> _Try it_
Show each line of the records below where the word "text" occurs.

> _Data for review_
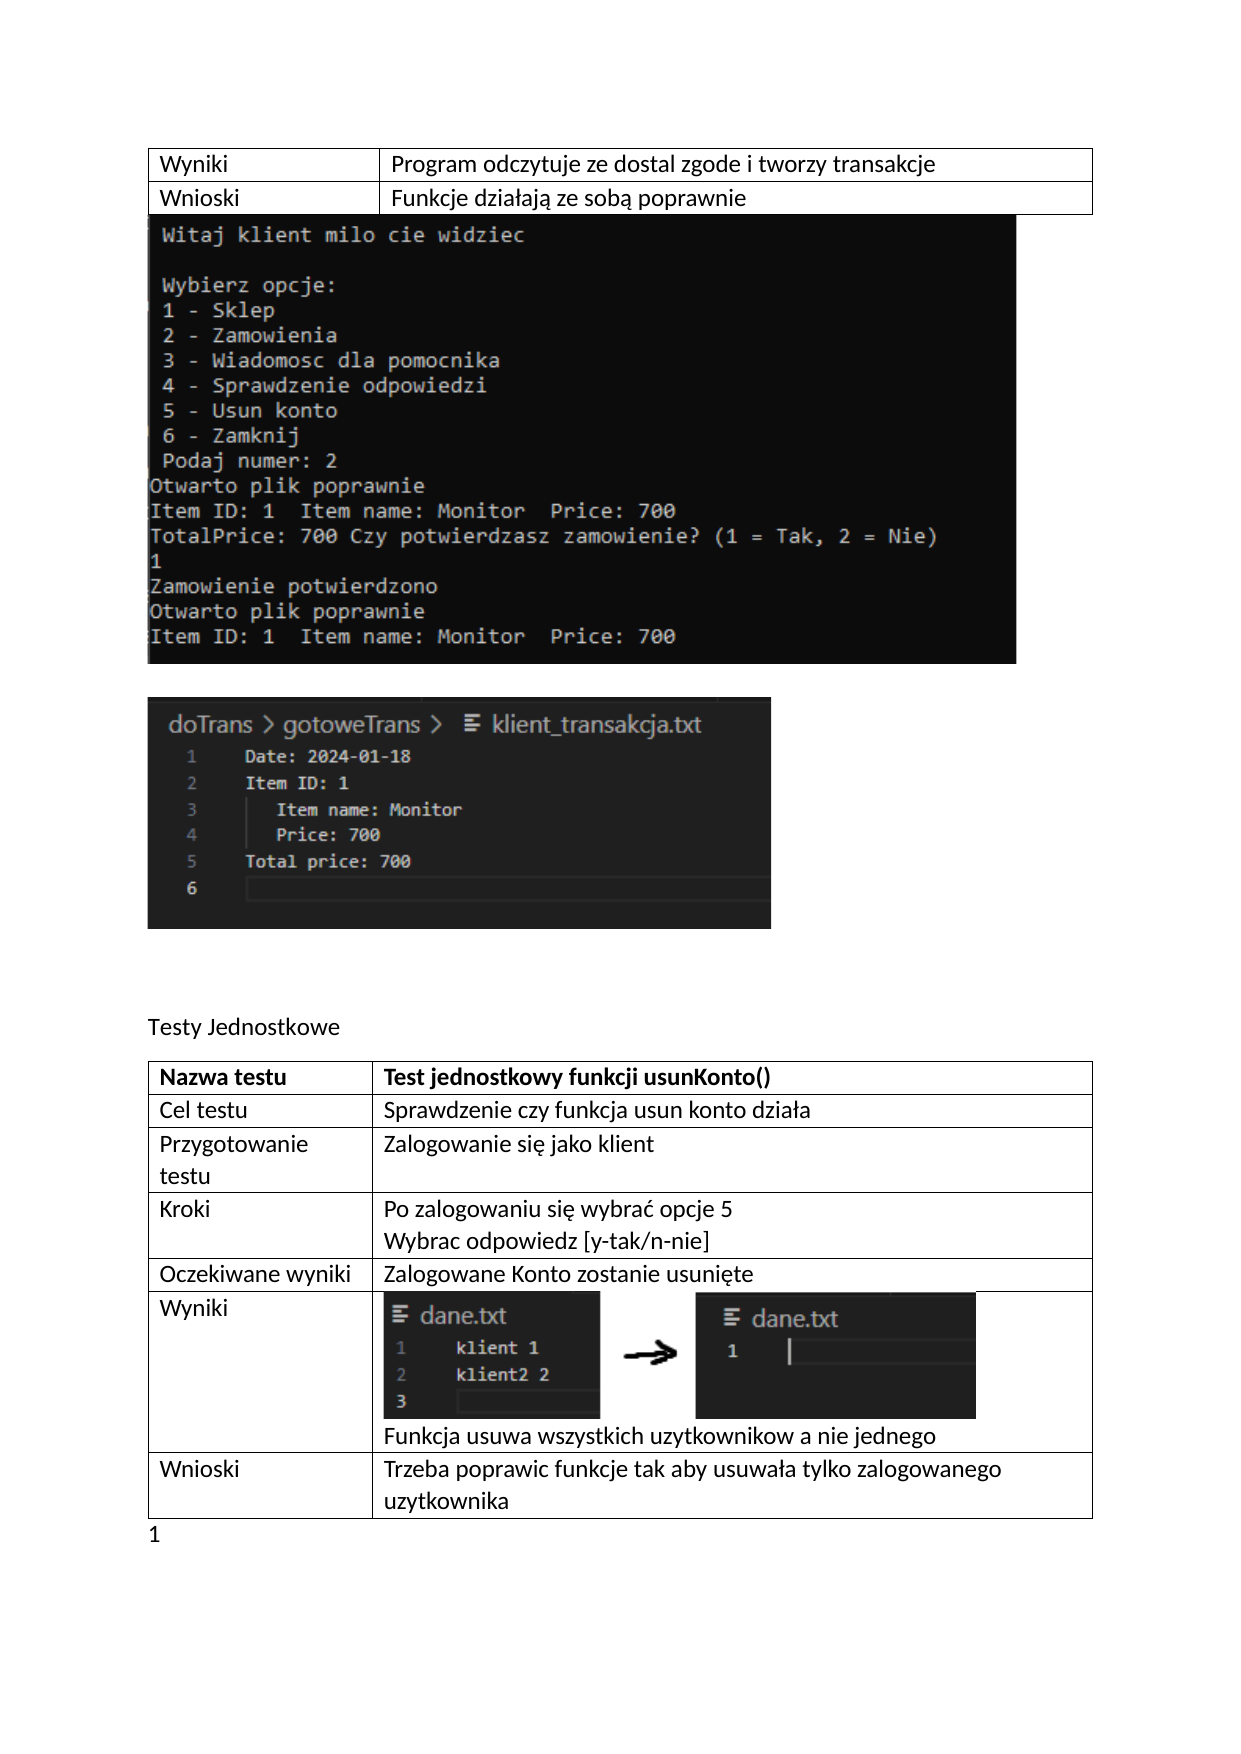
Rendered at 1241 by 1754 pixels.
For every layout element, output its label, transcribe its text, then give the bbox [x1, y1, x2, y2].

table_cell Trzeba poprawic funkcje tak aby usuwała tylko zalogowanego uzytkownika [373, 1453, 1092, 1517]
table_cell Po zalogowaniu się wybrać opcje 5 Wybrac odpowiedz [y-tak/n-nie] [373, 1193, 1092, 1258]
table_cell Przygotowanie testu [149, 1128, 372, 1192]
table_cell Wyniki [149, 149, 379, 181]
table_cell Wnioski [149, 1453, 372, 1517]
table_cell Funkcja usuwa wszystkich uzytkownikow a nie jednego [373, 1292, 1092, 1452]
table_cell Cel testu [149, 1095, 372, 1127]
picture [147, 215, 1017, 664]
table_cell Kroki [149, 1193, 372, 1258]
table_cell Wnioski [149, 182, 379, 214]
table_cell Wyniki [149, 1292, 372, 1452]
table_header Nazwa testu [149, 1062, 372, 1094]
table_cell Zalogowane Konto zostanie usunięte [373, 1259, 1092, 1291]
table_cell Oczekiwane wyniki [149, 1259, 372, 1291]
text 1 [148, 1519, 1093, 1549]
picture [147, 697, 772, 929]
table_cell Zalogowanie się jako klient [373, 1128, 1092, 1192]
table_cell Funkcje działają ze sobą poprawnie [380, 182, 1092, 214]
table_cell Program odczytuje ze dostal zgode i tworzy transakcje [380, 149, 1092, 181]
picture [383, 1291, 976, 1419]
table_header Test jednostkowy funkcji usunKonto() [373, 1062, 1092, 1094]
table_cell Sprawdzenie czy funkcja usun konto działa [373, 1095, 1092, 1127]
text Testy Jednostkowe [148, 947, 1093, 1042]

> _Output of the exercise_
For every layout element, output its label, transcribe its text, then give the bbox [x1, y1, x2, y2].
text 1 [148, 1519, 1093, 1549]
text Testy Jednostkowe [148, 947, 1093, 1042]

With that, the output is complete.